You have to modify also the ‘PATH’ environment variable, pointing to the folder where the php executable is installed
Hope this is useful to somebody
To hand over the GET-variables in interactive mode like in HTTP-Mode (e.g. your URI is myprog.html?hugo=bla&bla=hugo), you have to call
php myprog.html ‘&hugo=bla&bla=hugo’
(two & instead of ? and &!)
There just a little difference in the $ARGC, $ARGV values, but I think this is in those cases not relevant.

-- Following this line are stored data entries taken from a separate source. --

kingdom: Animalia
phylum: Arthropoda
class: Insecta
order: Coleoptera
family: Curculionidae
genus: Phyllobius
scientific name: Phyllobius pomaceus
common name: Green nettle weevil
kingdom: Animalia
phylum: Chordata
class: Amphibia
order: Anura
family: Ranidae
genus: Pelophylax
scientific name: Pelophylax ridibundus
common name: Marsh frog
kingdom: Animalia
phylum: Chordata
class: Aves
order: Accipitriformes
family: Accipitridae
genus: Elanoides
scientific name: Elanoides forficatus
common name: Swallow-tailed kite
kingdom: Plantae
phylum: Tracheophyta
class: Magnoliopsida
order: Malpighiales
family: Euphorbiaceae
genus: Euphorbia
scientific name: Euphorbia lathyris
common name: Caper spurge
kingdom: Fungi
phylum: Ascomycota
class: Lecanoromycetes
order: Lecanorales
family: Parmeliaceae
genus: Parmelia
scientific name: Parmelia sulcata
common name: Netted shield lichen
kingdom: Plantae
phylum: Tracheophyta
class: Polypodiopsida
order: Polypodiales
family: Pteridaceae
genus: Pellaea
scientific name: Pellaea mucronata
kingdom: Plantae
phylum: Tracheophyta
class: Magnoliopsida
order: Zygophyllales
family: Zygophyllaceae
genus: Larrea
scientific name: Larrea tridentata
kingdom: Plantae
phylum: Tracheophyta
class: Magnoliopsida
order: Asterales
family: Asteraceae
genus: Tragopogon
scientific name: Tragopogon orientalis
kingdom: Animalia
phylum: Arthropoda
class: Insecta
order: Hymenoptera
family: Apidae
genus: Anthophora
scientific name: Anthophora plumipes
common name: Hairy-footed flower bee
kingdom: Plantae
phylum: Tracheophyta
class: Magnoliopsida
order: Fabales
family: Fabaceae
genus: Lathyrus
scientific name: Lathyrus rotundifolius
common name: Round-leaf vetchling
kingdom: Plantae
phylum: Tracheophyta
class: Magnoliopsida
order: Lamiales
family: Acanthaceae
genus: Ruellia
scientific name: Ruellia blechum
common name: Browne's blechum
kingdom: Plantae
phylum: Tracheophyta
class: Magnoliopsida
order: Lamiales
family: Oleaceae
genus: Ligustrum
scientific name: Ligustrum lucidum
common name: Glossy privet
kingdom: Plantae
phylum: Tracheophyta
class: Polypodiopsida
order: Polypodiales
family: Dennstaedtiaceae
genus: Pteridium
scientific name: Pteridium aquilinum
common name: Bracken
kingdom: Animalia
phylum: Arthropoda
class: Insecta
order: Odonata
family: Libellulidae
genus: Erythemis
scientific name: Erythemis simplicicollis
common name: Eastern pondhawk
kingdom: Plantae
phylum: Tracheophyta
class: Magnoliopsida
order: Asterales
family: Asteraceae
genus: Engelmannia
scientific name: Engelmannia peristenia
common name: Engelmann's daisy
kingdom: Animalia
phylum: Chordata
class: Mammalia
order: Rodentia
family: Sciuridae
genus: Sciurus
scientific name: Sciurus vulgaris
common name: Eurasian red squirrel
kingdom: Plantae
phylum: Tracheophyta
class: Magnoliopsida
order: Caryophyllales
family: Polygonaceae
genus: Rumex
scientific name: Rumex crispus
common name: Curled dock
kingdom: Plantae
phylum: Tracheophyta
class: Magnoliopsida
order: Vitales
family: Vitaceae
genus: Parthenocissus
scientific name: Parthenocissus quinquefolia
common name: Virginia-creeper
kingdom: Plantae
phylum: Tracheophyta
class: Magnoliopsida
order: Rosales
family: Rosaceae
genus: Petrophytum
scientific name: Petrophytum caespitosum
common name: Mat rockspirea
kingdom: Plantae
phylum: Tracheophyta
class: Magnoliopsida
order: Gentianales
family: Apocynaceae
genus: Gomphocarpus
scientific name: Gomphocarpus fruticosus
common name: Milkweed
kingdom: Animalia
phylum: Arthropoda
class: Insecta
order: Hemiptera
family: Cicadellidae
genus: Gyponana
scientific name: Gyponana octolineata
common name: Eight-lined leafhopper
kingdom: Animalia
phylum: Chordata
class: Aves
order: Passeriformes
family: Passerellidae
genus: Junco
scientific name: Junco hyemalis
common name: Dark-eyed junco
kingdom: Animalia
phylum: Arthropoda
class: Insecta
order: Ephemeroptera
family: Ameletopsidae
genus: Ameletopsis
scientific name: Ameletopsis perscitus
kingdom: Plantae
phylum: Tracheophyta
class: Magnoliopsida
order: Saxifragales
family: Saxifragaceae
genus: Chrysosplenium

dunno if this is on linux the same but on windows evertime
you send somthing to the console screen php is waiting for
the console to return. therefor if you send a lot of small
short amounts of text, the console is starting to be using
more cpu-cycles then php and thus slowing the script.
take a look at this sheme:
cpu-cycle:1 ->php: print(«a»);
cpu-cycle:2 ->cmd: output(«a»);
cpu-cycle:3 ->php: print(«b»);
cpu-cycle:4 ->cmd: output(«b»);
cpu-cycle:5 ->php: print(«c»);
cpu-cycle:6 ->cmd: output(«c»);
cpu-cylce:7 ->php: print(«d»);
cpu-cycle:8 ->cmd: output(«d»);
cpu-cylce:9 ->php: print(«e»);
cpu-cycle:0 ->cmd: output(«e»);
on the screen just appears «abcde». but if you write
your script this way it will be far more faster:
cpu-cycle:1 ->php: ob_start();
cpu-cycle:2 ->php: print(«abc»);
cpu-cycle:3 ->php: print(«de»);
cpu-cycle:4 ->php: $data = ob_get_contents();
cpu-cycle:5 ->php: ob_end_clean();
cpu-cycle:6 ->php: print($data);
cpu-cycle:7 ->cmd: output(«abcde»);
now this is just a small example but if you are writing an
app that is outputting a lot to the console, i.e. a text
based screen with frequent updates, then its much better
to first cach all output, and output is as one big chunk of
text instead of one char a the time.
ouput buffering is ideal for this. in my script i outputted
almost 4000chars of info and just by caching it first, it
speeded up by almost 400% and dropped cpu-usage.
because what is being displayed doesn’t matter, be it 2
chars or 40.0000 chars, just the call to output takes a
great deal of time. remeber that.
maybe someone can test if this is the same on unix-based
systems. it seems that the STDOUT stream just waits for
the console to report ready, before continueing execution.